Saved entries:
=====
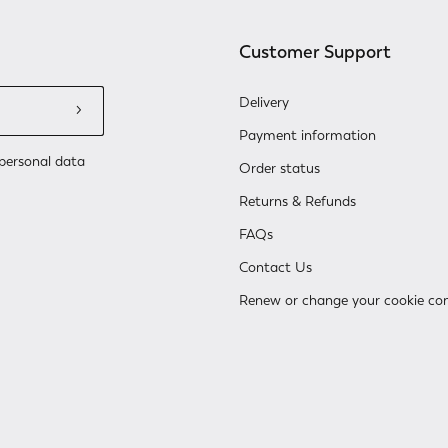
Customer Support
Delivery
Payment information
personal data
Order status
Returns & Refunds
FAQs
Contact Us
Renew or change your cookie co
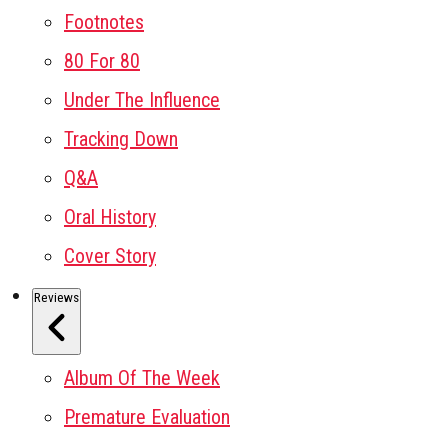
Footnotes
80 For 80
Under The Influence
Tracking Down
Q&A
Oral History
Cover Story
Reviews
Album Of The Week
Premature Evaluation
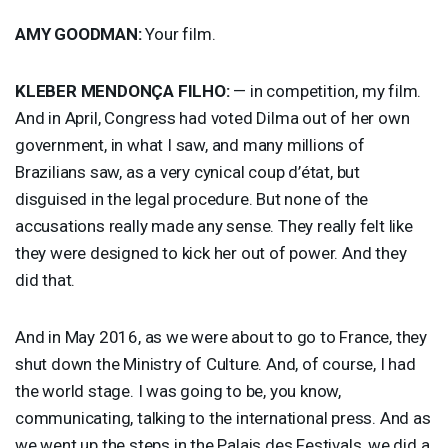
AMY
GOODMAN
:
Your film.
KLEBER
MENDONÇA
FILHO
:
— in competition, my film.
And in April, Congress had voted Dilma out of her own
government, in what I saw, and many millions of
Brazilians saw, as a very cynical coup d’état, but
disguised in the legal procedure. But none of the
accusations really made any sense. They really felt like
they were designed to kick her out of power. And they
did that.
And in May 2016, as we were about to go to France, they
shut down the Ministry of Culture. And, of course, I had
the world stage. I was going to be, you know,
communicating, talking to the international press. And as
we went up the steps in the Palais des Festivals, we did a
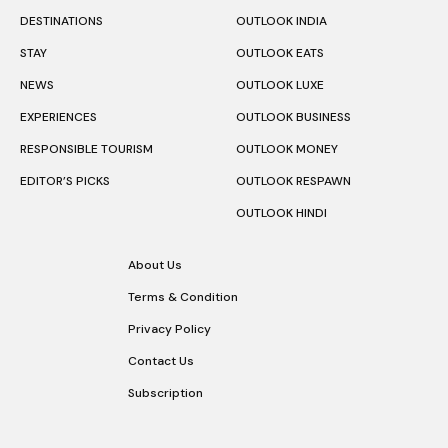
DESTINATIONS
OUTLOOK INDIA
STAY
OUTLOOK EATS
NEWS
OUTLOOK LUXE
EXPERIENCES
OUTLOOK BUSINESS
RESPONSIBLE TOURISM
OUTLOOK MONEY
EDITOR’S PICKS
OUTLOOK RESPAWN
OUTLOOK HINDI
About Us
Terms & Condition
Privacy Policy
Contact Us
Subscription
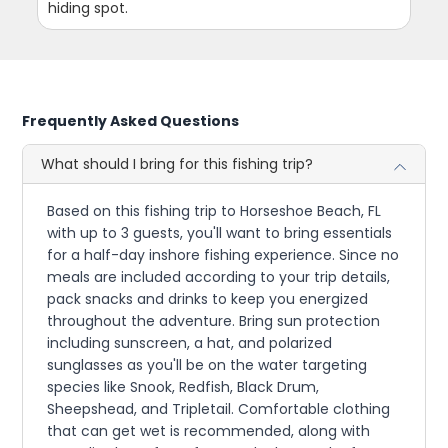
hiding spot.
Frequently Asked Questions
What should I bring for this fishing trip?
Based on this fishing trip to Horseshoe Beach, FL
with up to 3 guests, you'll want to bring essentials
for a half-day inshore fishing experience. Since no
meals are included according to your trip details,
pack snacks and drinks to keep you energized
throughout the adventure. Bring sun protection
including sunscreen, a hat, and polarized
sunglasses as you'll be on the water targeting
species like Snook, Redfish, Black Drum,
Sheepshead, and Tripletail. Comfortable clothing
that can get wet is recommended, along with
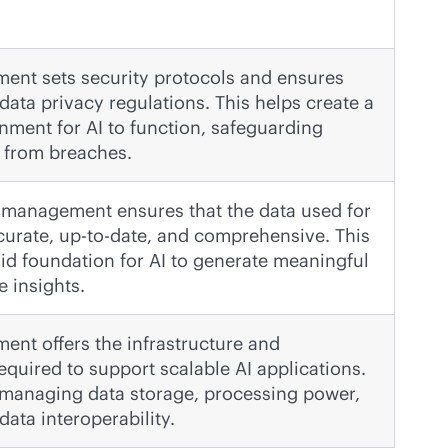
nt sets security protocols and ensures
data privacy regulations. This helps create a
nment for AI to function, safeguarding
a from breaches.
a management ensures that the data used for
ccurate, up-to-date, and comprehensive. This
lid foundation for AI to generate meaningful
e insights.
nt offers the infrastructure and
equired to support scalable AI applications.
 managing data storage, processing power,
ata interoperability.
=====
**What to work on:** Of the lines above, copy only those from the one holding "Sheepshead, and Tripletail." to the one holding "a management ensures that the data used for", both included, and exclude every image.

**Response to the exercise:**
Sheepshead, and Tripletail. Comfortable clothing
that can get wet is recommended, along with
nt sets security protocols and ensures
data privacy regulations. This helps create a
nment for AI to function, safeguarding
a from breaches.
a management ensures that the data used for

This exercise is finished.